» Reading passage:
=== Section Start ===
Not all the data that drives great personalization lives on the user profile.
Some of the most valuable information for a campaign has nothing to do with an individual user. A flight’s cabin class and its amenities. A store’s opening hours and current local promotion. A resort’s check-in times and on-site events. This is contextual data that belongs to your business, changes often, and often shapes what relevant and accurate messaging.
Until now, bringing that data into your messaging meant workarounds, manual efforts, auditing, and editing. Lookup Tables change that.

The problem: shared data has been stuck in workarounds
Marketers have always had contextual data. Getting it into a campaign has been the hard part.
Most marketing platforms are built around user profiles and events. That makes shared, non-user data awkward to store and reuse, because the only way to use it is to copy it onto every user or every event.
To get around this, teams have leaned on profile attributes, event properties, API-based enrichment, or external sources like spreadsheets. These approaches work in the short term, but they come with real costs. Marketing teams become dependent on engineering for setup and changes. Updates feel slow and risky. Campaign setup grows more complex than it needs to be. And platform limits, like profile attribute counts and API call quotas, start to bite.
There are knock-on effects too. Storing business-critical data such as pricing rules or availability in external tools raises security and compliance concerns, which can block enterprise onboarding. And tying simple use cases to “Call an API” inside ‘Architect’ can force a one-off email or SMS into a full journey just to fetch a value, inflating usage and pushing teams toward pricing limits.
Introducing Lookup Tables by Insider One
Lookup Tables are a native way to manage shared reference data within Insider One and use it across segmentation, personalization, and journeys, without storing that data on user profiles or events.
The simplest way to picture it: Lookup Tables work like a VLOOKUP for your events and users. You maintain a table of shared metadata centrally, define a primary key, and Insider One enriches your existing data at the moment it’s used, without changing the underlying event or profile. Update the table once, and the change is reflected everywhere it’s referenced.
=== Section End ===
» Job item A:
Copy the entries from their beginning through the line containing "The image has", both ends included, and leave out the pictures.

» Dataset excerpts:
=== Section Start ===
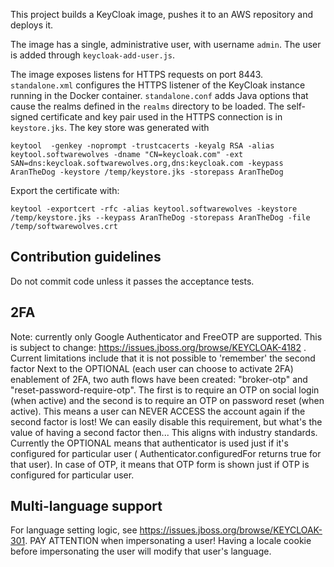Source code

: This project builds a KeyCloak image, pushes it to an AWS repository and deploys it.

The image has a single, administrative user, with username `admin`. The user is added through `keycloak-add-user.js`.

The image exposes listens for HTTPS requests on port 8443.
`standalone.xml` configures the HTTPS listener of the KeyCloak instance running in the Docker container. `standalone.conf` adds Java options that cause the realms defined in the `realms` directory to be loaded. The self-signed certificate and key pair used in the HTTPS connection is in `keystore.jks`. The key store was generated with

    keytool  -genkey -noprompt -trustcacerts -keyalg RSA -alias keytool.softwarewolves -dname "CN=keycloak.com" -ext SAN=dns:keycloak.softwarewolves.org,dns:keycloak.com -keypass AranTheDog -keystore /temp/keystore.jks -storepass AranTheDog
    
Export the certificate with:

    keytool -exportcert -rfc -alias keytool.softwarewolves -keystore /temp/keystore.jks --keypass AranTheDog -storepass AranTheDog -file /temp/softwarewolves.crt

## Contribution guidelines ##

Do not commit code unless it passes the acceptance tests.

## 2FA ##
Note: currently only Google Authenticator and FreeOTP are supported. This is subject to change: https://issues.jboss.org/browse/KEYCLOAK-4182 . Current limitations include that it is not possible to 'remember' the second factor
Next to the OPTIONAL (each user can choose to activate 2FA) enablement of 2FA, two auth flows have been created: "broker-otp" and "reset-password-require-otp". The first is to require an OTP on social login (when active) and the second is to require an OTP on password reset (when active). This means a user can NEVER ACCESS the account again if the second factor is lost! We can easily disable this requirement, but what's the value of having a second factor then... This aligns with industry standards.
Currently the OPTIONAL means that authenticator is used just if it's configured for particular user ( Authenticator.configuredFor returns true for that user). In case of OTP, it means that OTP form is shown just if OTP is configured for particular user.

## Multi-language support ##
For language setting logic, see https://issues.jboss.org/browse/KEYCLOAK-301.
PAY ATTENTION when impersonating a user! Having a locale cookie before impersonating the user will modify that user's language.
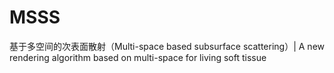 # MSSS
基于多空间的次表面散射（Multi-space based subsurface scattering）| A new rendering algorithm based on multi-space for living soft tissue
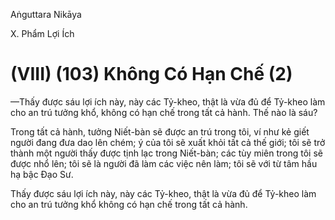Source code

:Aṅguttara Nikāya

X. Phẩm Lợi Ích

# (VIII) (103) Không Có Hạn Chế (2)

—Thấy được sáu lợi ích này, này các Tỷ-kheo, thật là vừa đủ để Tỷ-kheo làm cho an trú tưởng khổ, không có hạn chế trong tất cả hành. Thế nào là sáu?

Trong tất cả hành, tưởng Niết-bàn sẽ được an trú trong tôi, ví như kẻ giết người đang đưa dao lên chém; ý của tôi sẽ xuất khỏi tất cả thế giới; tôi sẽ trở thành một người thấy được tịnh lạc trong Niết-bàn; các tùy miên trong tôi sẽ được nhổ lên; tôi sẽ là người đã làm các việc nên làm; tôi sẽ với từ tâm hầu hạ bậc Ðạo Sư.

Thấy được sáu lợi ích này, này các Tỷ-kheo, thật là vừa đủ để Tỷ-kheo làm cho an trú tưởng khổ không có hạn chế trong tất cả hành.

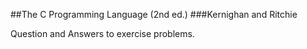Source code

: ##The C Programming Language (2nd ed.)
###Kernighan and Ritchie

Question and Answers to exercise problems.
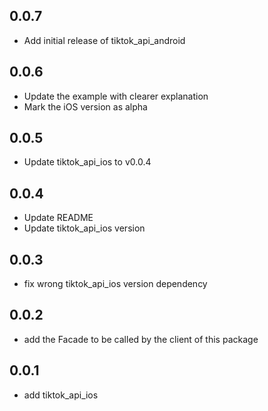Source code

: ## 0.0.7
* Add initial release of tiktok_api_android

## 0.0.6
* Update the example with clearer explanation
* Mark the iOS version as alpha

## 0.0.5
* Update tiktok_api_ios to v0.0.4

## 0.0.4
* Update README
* Update tiktok_api_ios version

## 0.0.3
* fix wrong tiktok_api_ios version dependency

## 0.0.2

* add the Facade to be called by the client of this package

## 0.0.1

* add tiktok_api_ios
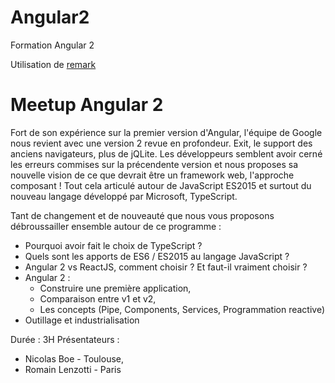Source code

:# Angular2

Formation Angular 2

Utilisation de [remark](https://github.com/gnab/remark/wiki/Formatting#alignment)

# Meetup Angular 2

Fort de son expérience sur la premier version d'Angular, l'équipe de Google
nous revient avec une version 2 revue en profondeur. Exit, le support des 
anciens navigateurs, plus de jQLite. Les développeurs semblent avoir cerné 
les erreurs commises sur la précendente version et nous proposes sa nouvelle 
vision de ce que devrait être un framework web, l'approche composant ! 
Tout cela articulé autour de JavaScript ES2015 et surtout du nouveau langage 
développé par Microsoft, TypeScript.

Tant de changement et de nouveauté que nous vous proposons débroussailler 
ensemble autour de ce programme :

 * Pourquoi avoir fait le choix de TypeScript ?
 * Quels sont les apports de ES6 / ES2015 au langage JavaScript ?
 * Angular 2 vs ReactJS, comment choisir ? Et faut-il vraiment choisir ?
 * Angular 2 :
    * Construire une première application, 
    * Comparaison entre v1 et v2,
    * Les concepts (Pipe, Components, Services, Programmation reactive)
 * Outillage et industrialisation

Durée : 3H
Présentateurs : 

 * Nicolas Boe - Toulouse, 
 * Romain Lenzotti - Paris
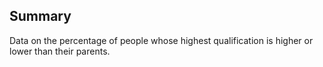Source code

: ## Summary
Data on the percentage of people whose highest qualification is higher or lower than their parents.
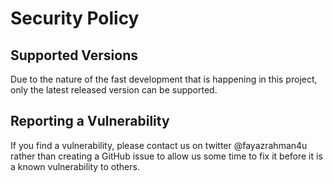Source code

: # Security Policy

## Supported Versions

Due to the nature of the fast development that is happening in this project, only the latest released version can be supported.

## Reporting a Vulnerability

If you find a vulnerability, please contact us on twitter @fayazrahman4u rather than creating a GitHub issue to allow us some time to fix it before it is a known vulnerability to others.
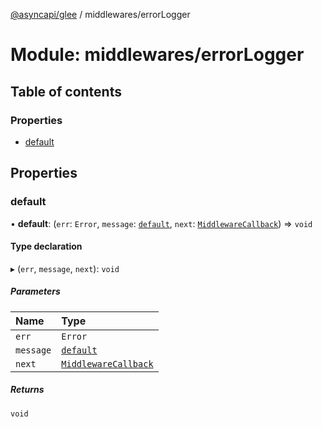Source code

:[@asyncapi/glee](../README.md) / middlewares/errorLogger

# Module: middlewares/errorLogger

## Table of contents

### Properties

- [default](middlewares_errorLogger.md#default)

## Properties

### default

• **default**: (`err`: `Error`, `message`: [`default`](../classes/lib_message.default.md), `next`: [`MiddlewareCallback`](middlewares.md#middlewarecallback)) => `void`

#### Type declaration

▸ (`err`, `message`, `next`): `void`

##### Parameters

| Name      | Type                                                      |
| :-------- | :-------------------------------------------------------- |
| `err`     | `Error`                                                   |
| `message` | [`default`](../classes/lib_message.default.md)            |
| `next`    | [`MiddlewareCallback`](middlewares.md#middlewarecallback) |

##### Returns

`void`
=== Section End ===
» Job item B:
Write out the full article on Lookup Tables word for word.

» Reply A:
Source code

: This project builds a KeyCloak image, pushes it to an AWS repository and deploys it.

The image has a single, administrative user, with username `admin`. The user is added through `keycloak-add-user.js`.

» Reply B:
Not all the data that drives great personalization lives on the user profile.
Some of the most valuable information for a campaign has nothing to do with an individual user. A flight’s cabin class and its amenities. A store’s opening hours and current local promotion. A resort’s check-in times and on-site events. This is contextual data that belongs to your business, changes often, and often shapes what relevant and accurate messaging.
Until now, bringing that data into your messaging meant workarounds, manual efforts, auditing, and editing. Lookup Tables change that.

The problem: shared data has been stuck in workarounds
Marketers have always had contextual data. Getting it into a campaign has been the hard part.
Most marketing platforms are built around user profiles and events. That makes shared, non-user data awkward to store and reuse, because the only way to use it is to copy it onto every user or every event.
To get around this, teams have leaned on profile attributes, event properties, API-based enrichment, or external sources like spreadsheets. These approaches work in the short term, but they come with real costs. Marketing teams become dependent on engineering for setup and changes. Updates feel slow and risky. Campaign setup grows more complex than it needs to be. And platform limits, like profile attribute counts and API call quotas, start to bite.
There are knock-on effects too. Storing business-critical data such as pricing rules or availability in external tools raises security and compliance concerns, which can block enterprise onboarding. And tying simple use cases to “Call an API” inside ‘Architect’ can force a one-off email or SMS into a full journey just to fetch a value, inflating usage and pushing teams toward pricing limits.
Introducing Lookup Tables by Insider One
Lookup Tables are a native way to manage shared reference data within Insider One and use it across segmentation, personalization, and journeys, without storing that data on user profiles or events.
The simplest way to picture it: Lookup Tables work like a VLOOKUP for your events and users. You maintain a table of shared metadata centrally, define a primary key, and Insider One enriches your existing data at the moment it’s used, without changing the underlying event or profile. Update the table once, and the change is reflected everywhere it’s referenced.